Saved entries
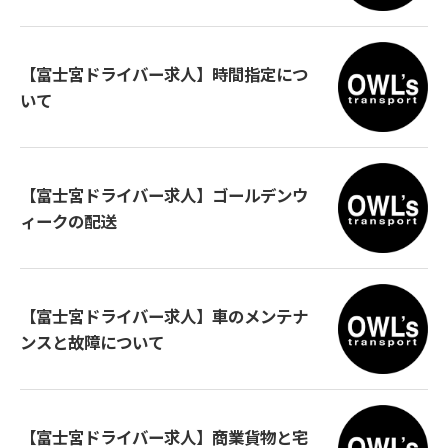
【富士宮ドライバー求人】時間指定につ
いて
【富士宮ドライバー求人】ゴールデンウ
ィークの配送
【富士宮ドライバー求人】車のメンテナ
ンスと故障について
【富士宮ドライバー求人】商業貨物と宅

## YOUR INSTRUCTIONS
Pictures stay out; copy every entry above exactly.

## COMPLETED EXERCISE
【富士宮ドライバー求人】時間指定につ
いて
【富士宮ドライバー求人】ゴールデンウ
ィークの配送
【富士宮ドライバー求人】車のメンテナ
ンスと故障について
【富士宮ドライバー求人】商業貨物と宅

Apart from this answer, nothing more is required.